Il fronte interno francese e il finanziamento di Putin a Le Pen. Nel dibattito sulla fornitura delle navi e si è inserita, alcuni giorni fa, anche una delle più grandi federazioni sindacali francesi, "Forza Operaia", che conta 300 mila aderenti. Ha esortato Parigi a dare corso al contratto per la fornitura di due navi da guerra "Mistral" alla Russia. Nel cantieri sono impiegate 2.500 persone, dice il sindacato, e se il contratto non va compimento rischiano di perdere il posto di lavoro.

È chiaro che in questo clima, che ricorda la Guerra Fredda, il fronte interno francese è sempre più sgretolato e non sono poche le voci che dissentono dalle politiche di austerity imposte da Bruxelles e appoggiate da Hollande.

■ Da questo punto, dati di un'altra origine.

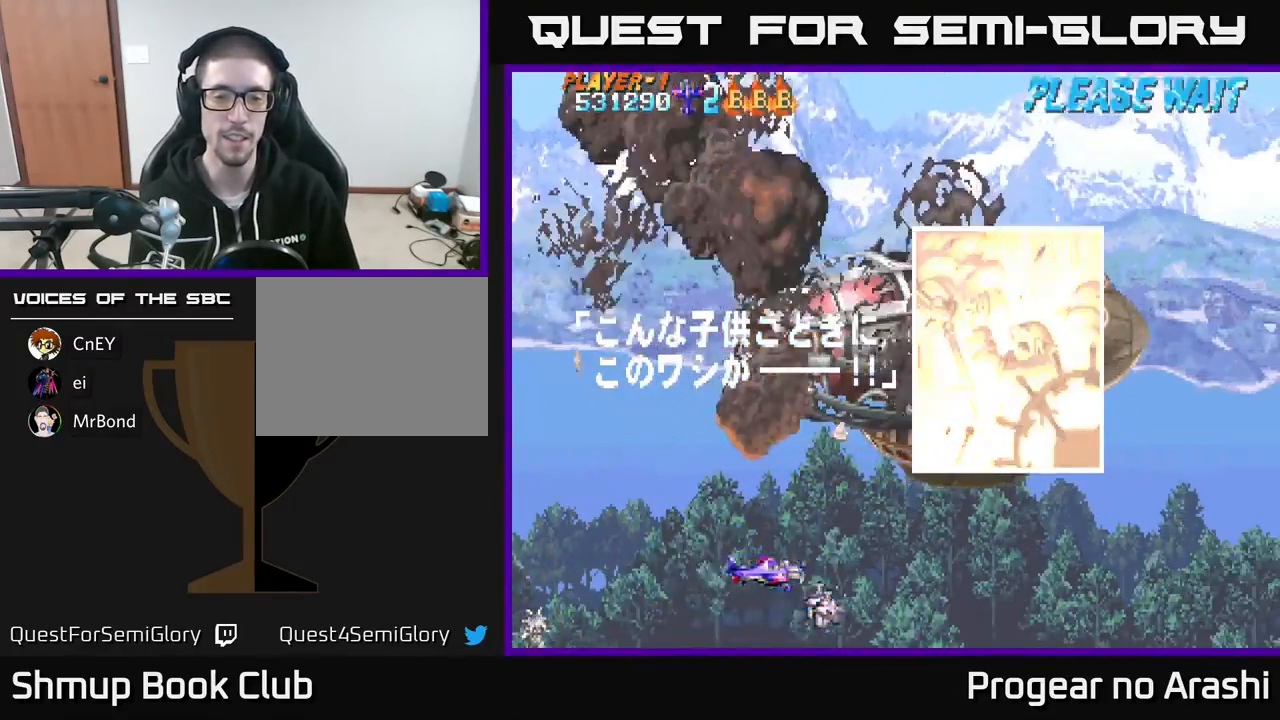
{"buttons": ["DPAD_UP"], "left_stick": "center", "events": [[400, "DPAD_UP", "down"]]}
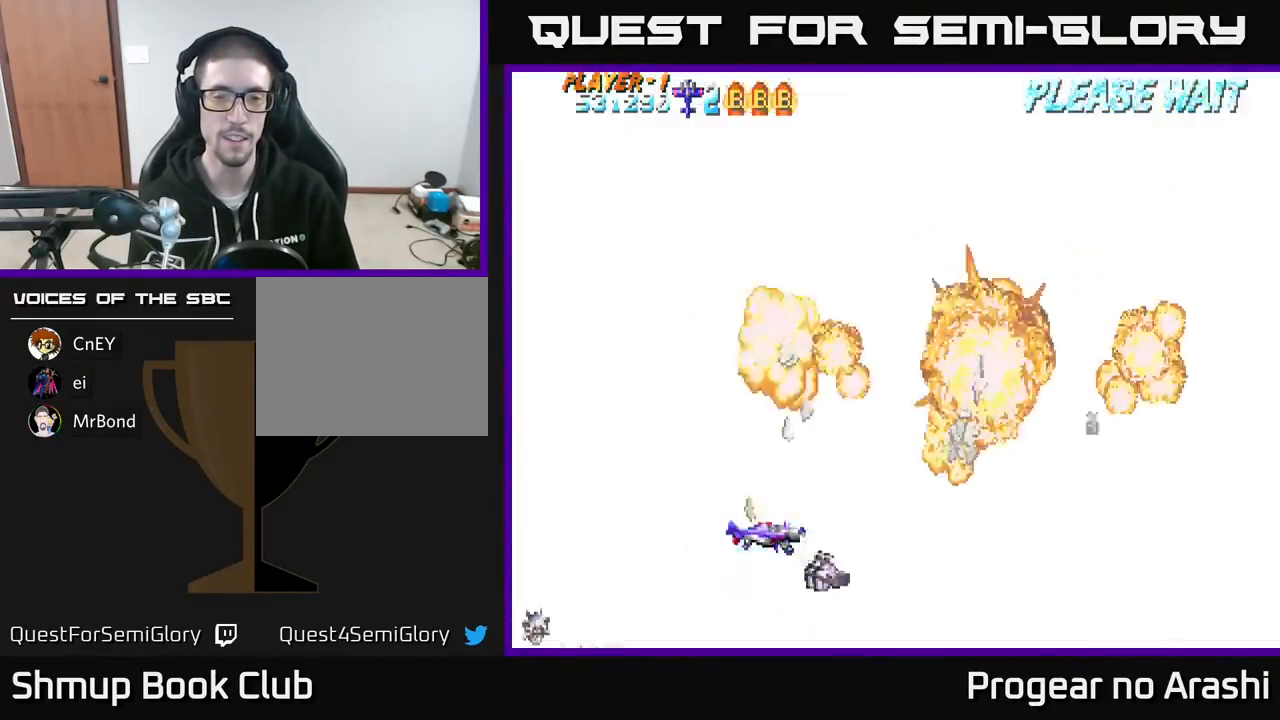
{"buttons": [], "left_stick": "center", "events": [[117, "DPAD_UP", "up"]]}
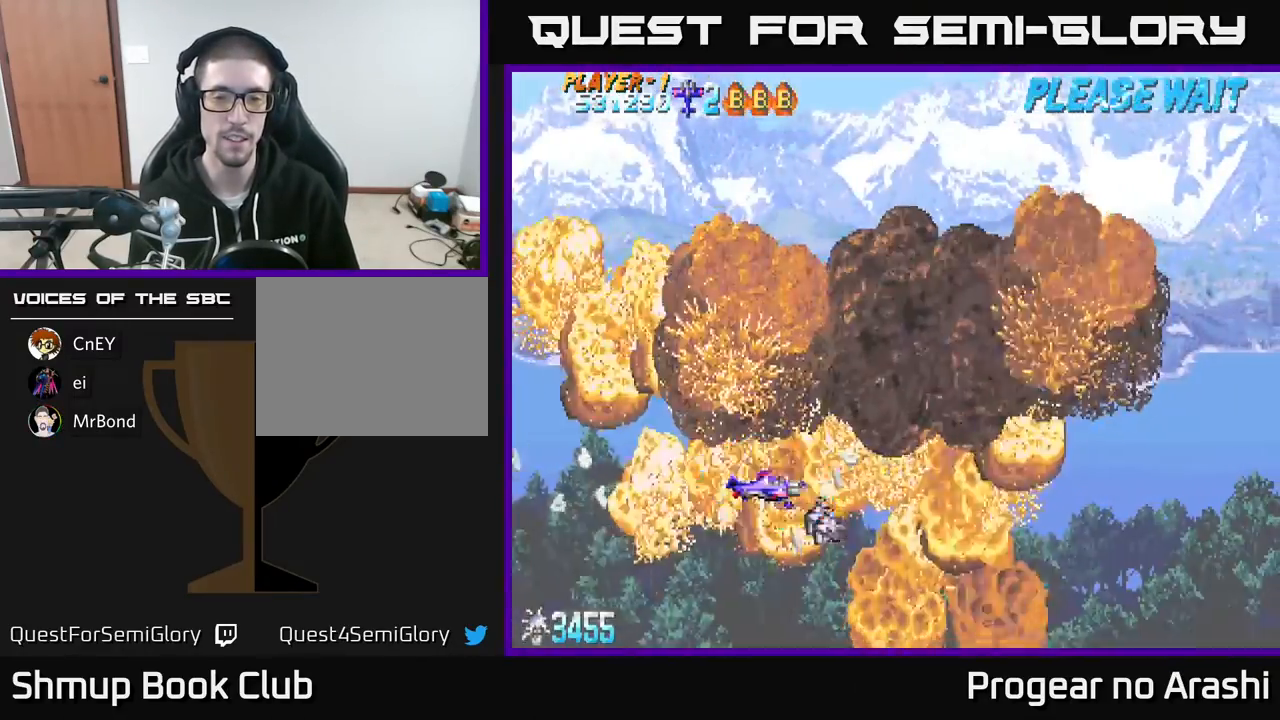
{"buttons": [], "left_stick": "center", "events": [[33, "DPAD_RIGHT", "down"], [217, "DPAD_RIGHT", "up"], [250, "DPAD_UP", "down"], [283, "DPAD_LEFT", "down"], [400, "DPAD_UP", "up"], [450, "DPAD_LEFT", "up"]]}
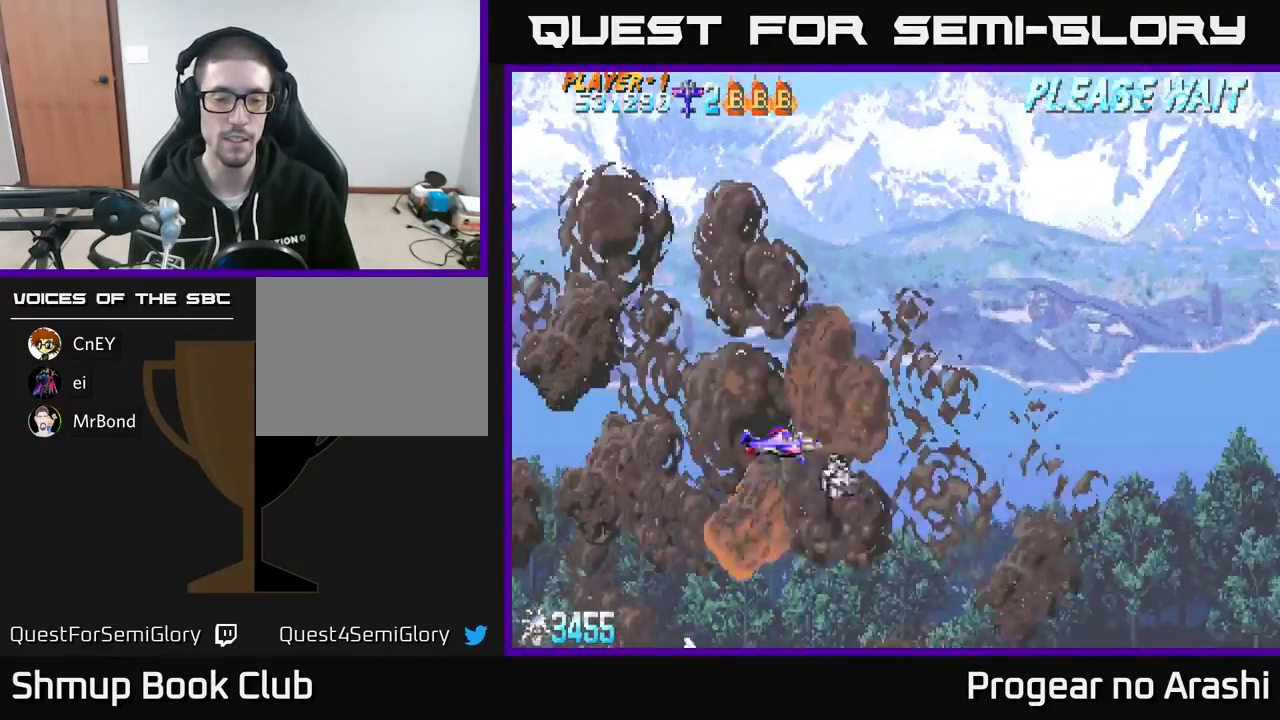
{"buttons": [], "left_stick": "center", "events": []}
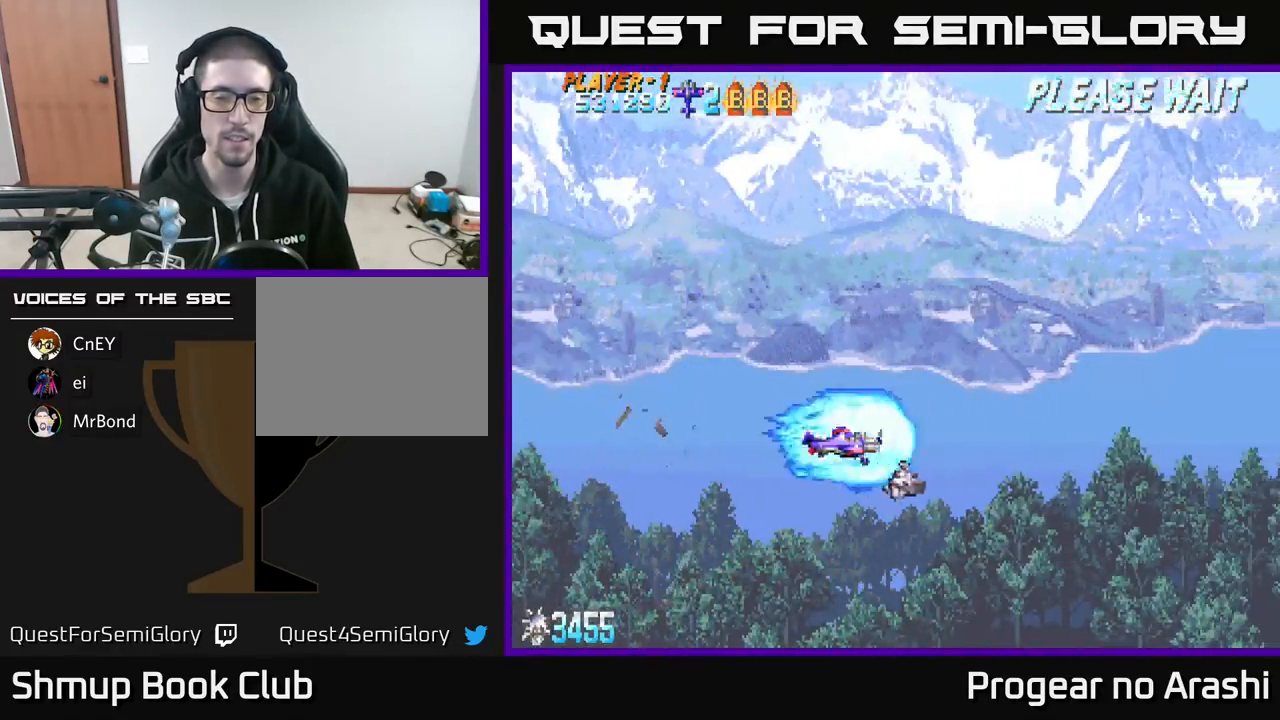
{"buttons": [], "left_stick": "center", "events": []}
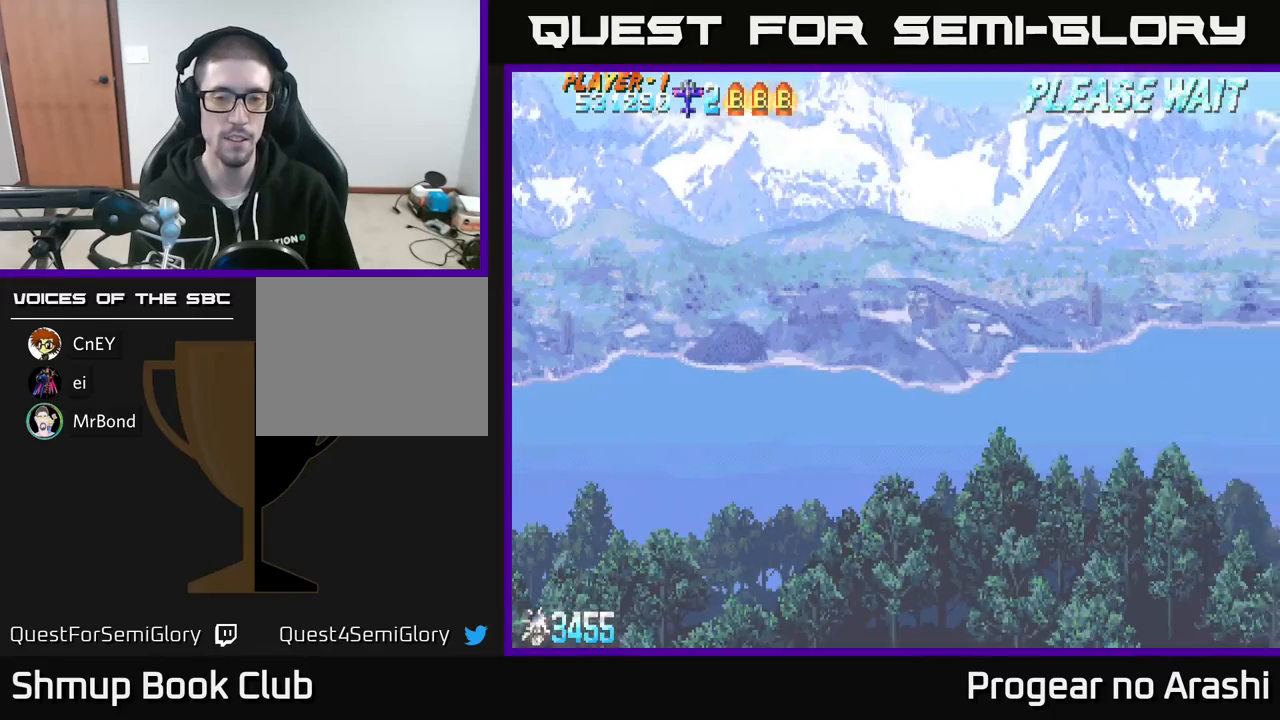
{"buttons": [], "left_stick": "center", "events": []}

Il che nel gradimento degli elettori ha determinato l’ascesa di Marine Le Pen e del suo Front National, vicino alle istanze più populiste e che nelle questioni di politica internazionale sta dalla parte di Putin. La corsa di Marine Le Pen alle presidenziali del 2017 ormai è sempre più sfrenata. Per finanziare la sua ascesa, fanno sapere dal Front National, servono tra i 30 e i 40 milioni di euro. Una cifra che le banche francesi non sono disposte a concedere dopo lo scandalo Sarkozy del 2012. Forte della comunanza di vedute con il Cremlino, una parte della cifra è arrivata a Le Pen dalla First Czech Russian Bank, l'istituto di proprietà di Roman Yakubovich Popov, banchiere vicino al premier Dimitri Medvedev e al presidente Vladimir Putin: sui conti del Front National avrebbe già versato una prima tranche di due milioni di euro sui nove totali ottenuti in prestito. Dopotutto, da tempo il Front National si è schierato con Putin contro Nato, finanza atlantica, Bce e Fmi, in nome della libertà dei popoli, e Marine Le Pen ha già annunciato che in caso di vittoria la Francia si staccherà da Bruxelles per allearsi con Mosca.